19 декабря парторганизациям разослано закрытое письмо ЦК под зловещим названием «Об усилении работы партийных организаций по пресечению вылазок антисоветских враждебных элементов»: «Жалкие остатки антисоветских элементов в нашей стране, будучи враждебно настроены против социалистического строя, пытаются использовать в своих гнусных целях все еще имеющиеся у нас трудности. КГБ, прокуратуре, судам поручено сосредоточиться на борьбе с контрреволюционным охвостьем».
Советским людям предлагается забыть недавнюю хрущевскую декларацию о независимости социалистических стран и поддержке правительства Имре Надя. Пропаганда клеймит венгерские события как фашистский путч. Но многие понимают: в Венгрии восстали рабочие, крестьяне, студенты.
Василий Аксенов:«В нашем институте было очень много венгерских студентов. И многие наши друзья, окончив курс, вернулись на родину. Однажды в киножурнале перед сеансом мы увидели нашего сокурсника, который стоял среди повстанцев с автоматом на груди. Его звали Жигмунд Тодт. Мы ходили с другом пятнадцать раз в кино, чтобы удостовериться, что это он. И это был он».
Советская молодежь воспитана на романтических идеалах революции. Каждый школьник знает: только революция даст людям свободу. Восставший народ всегда прав, а те, кто в него стреляет, — нет. Подавив венгерское восстание, считают многие, Советский Союз предал дело Ленина и возвращается к сталинизму.
Василий Аксенов:«Я тогда был готов идти на защиту Венгрии. Если бы я оказался в Будапеште, я бы, конечно, был там, на баррикадах».
В нескольких городах советские студенты пишут листовки в поддержку восставших венгров и поляков. В Ленинградском горном институте участники студенческого литературного объединения сочиняют стихи, клеймящие действия наших войск в Будапеште. Наиболее известным становится стихотворение Лидии Гладкой:
Там красная кровь — на черный асфальт,
Там русское «Стой!» — как немецкое «Halt!»
«Каховку» поют на чужом языке,
И наш умирает на нашем штыке.
Александр Городницкий:«Был чудовищный скандал. Лиду вызвали на заседание парткома, стучали кулаком, кричали: „мы вас всех тут посадим!“.
Решением парткома Горного института весь тираж сборника студенческой поэзии приговорен к сожжению. Венгерская революция, начавшаяся из костров из советской литературы в Будапеште, заканчивалась таким же костром в Ленинграде.
Поэтессу спасло то, что она была беременна и собиралась с мужем уехать на Сахалин.

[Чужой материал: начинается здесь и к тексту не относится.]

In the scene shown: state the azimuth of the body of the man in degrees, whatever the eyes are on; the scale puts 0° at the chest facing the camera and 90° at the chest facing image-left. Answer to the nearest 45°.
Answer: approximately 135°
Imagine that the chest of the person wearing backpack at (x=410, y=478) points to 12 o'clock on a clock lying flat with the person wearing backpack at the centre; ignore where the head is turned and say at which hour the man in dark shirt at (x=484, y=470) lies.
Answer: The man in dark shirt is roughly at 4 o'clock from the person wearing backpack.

Хрущев и его окружение действительно испугались. Они думали, что студенчество и молодежь могут быть опорой в движении, подобном венгерскому. Правительство активно занялось воспитанием молодежи, в самом конце 1956 года начали сажать в тюрьмы „неугодных и замеченных“».
Ирма Кудрова:«Мы собирались на квартирах и обсуждали события последних дней. Среди нас были люди, которые посещали библиотеки и читали материалы в газетах, выходящих за пределами нашей страны. Читали „Трибуна люду“ — это польская газета. Читали югославскую „Борбу“. Мы отовсюду набирали сведения, чтобы пересмотреть то мировоззрение, которое сложилось у нас к этому времени. Еще мы слушали „голоса“. Лучше всего принималось ВВС. Было плохо слышно, но мы знали, в какое время надо слушать. Например, по воскресеньям „глушили“ меньше. Мы с ужасом ждали, войдут или не войдут наши войска в Будапешт. Они вошли. Это было потрясением для меня и для всех моих друзей.

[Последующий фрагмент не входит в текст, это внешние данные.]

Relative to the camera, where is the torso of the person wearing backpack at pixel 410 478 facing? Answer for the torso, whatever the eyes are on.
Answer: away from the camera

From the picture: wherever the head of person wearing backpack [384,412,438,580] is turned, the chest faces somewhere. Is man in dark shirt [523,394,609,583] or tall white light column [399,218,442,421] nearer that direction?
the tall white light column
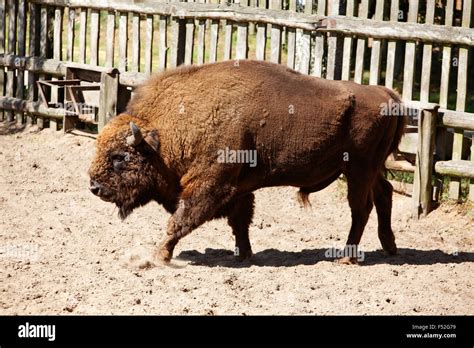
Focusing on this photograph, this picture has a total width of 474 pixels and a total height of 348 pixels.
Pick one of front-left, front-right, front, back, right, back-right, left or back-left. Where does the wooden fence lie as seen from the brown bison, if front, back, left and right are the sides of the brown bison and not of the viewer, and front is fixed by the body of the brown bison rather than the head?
right

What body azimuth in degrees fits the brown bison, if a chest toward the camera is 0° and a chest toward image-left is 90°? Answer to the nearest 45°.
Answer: approximately 90°
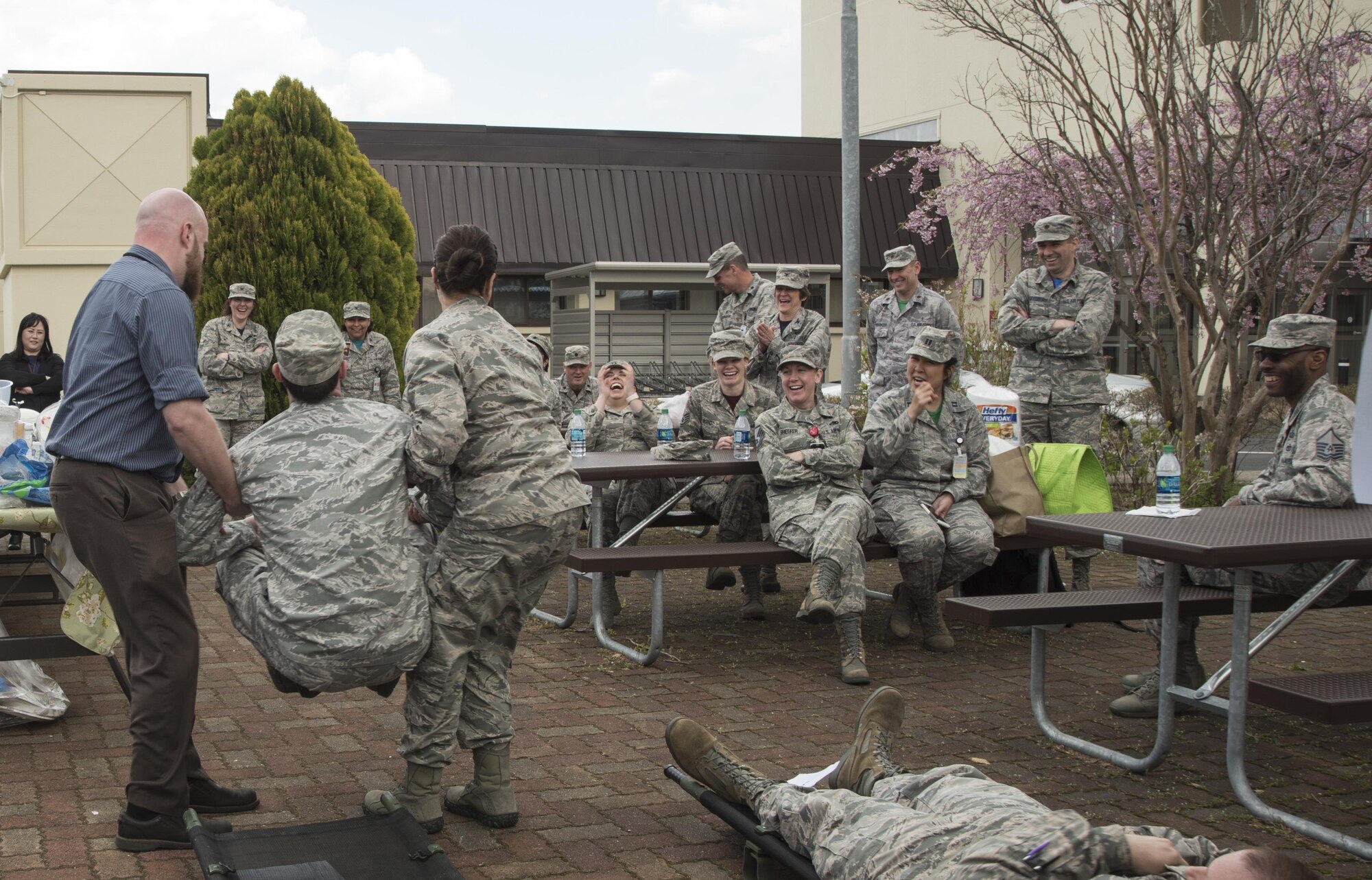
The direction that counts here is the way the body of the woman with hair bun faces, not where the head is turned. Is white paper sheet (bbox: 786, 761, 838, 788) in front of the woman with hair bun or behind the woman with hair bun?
behind

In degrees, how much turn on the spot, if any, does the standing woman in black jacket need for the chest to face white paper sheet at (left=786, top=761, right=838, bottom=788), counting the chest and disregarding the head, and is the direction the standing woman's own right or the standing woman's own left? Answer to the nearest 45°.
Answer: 0° — they already face it

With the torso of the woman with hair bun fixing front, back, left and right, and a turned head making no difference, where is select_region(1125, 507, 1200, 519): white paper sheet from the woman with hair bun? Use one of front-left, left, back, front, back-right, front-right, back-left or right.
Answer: back-right

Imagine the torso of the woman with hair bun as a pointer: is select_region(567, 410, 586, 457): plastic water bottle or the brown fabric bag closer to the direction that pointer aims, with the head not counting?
the plastic water bottle

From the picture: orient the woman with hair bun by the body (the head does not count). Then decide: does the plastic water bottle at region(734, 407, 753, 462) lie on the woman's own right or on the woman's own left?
on the woman's own right

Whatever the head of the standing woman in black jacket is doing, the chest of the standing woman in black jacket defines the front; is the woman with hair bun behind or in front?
in front

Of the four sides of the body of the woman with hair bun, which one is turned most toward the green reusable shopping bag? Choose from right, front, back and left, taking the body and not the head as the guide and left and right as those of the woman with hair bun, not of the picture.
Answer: right

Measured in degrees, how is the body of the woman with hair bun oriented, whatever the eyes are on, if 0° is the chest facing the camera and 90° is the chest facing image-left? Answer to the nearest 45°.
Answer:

После доклада Хрущева мы уже не могли слепо доверять всему что пишут наши газеты. Мы хотели выработать самостоятельное отношение ко всему происходящему. В ближайшие два месяца были написаны статьи, посвященные венгерскому процессу. Одна работа написана Виктором Шейнисом, вторая — Револьтом Пименовым. Они различались только в небольших деталях. Однажды мы собрались на квартире у Пименова, чтобы обсудить его тезисы. И в марте Пименова арестуют».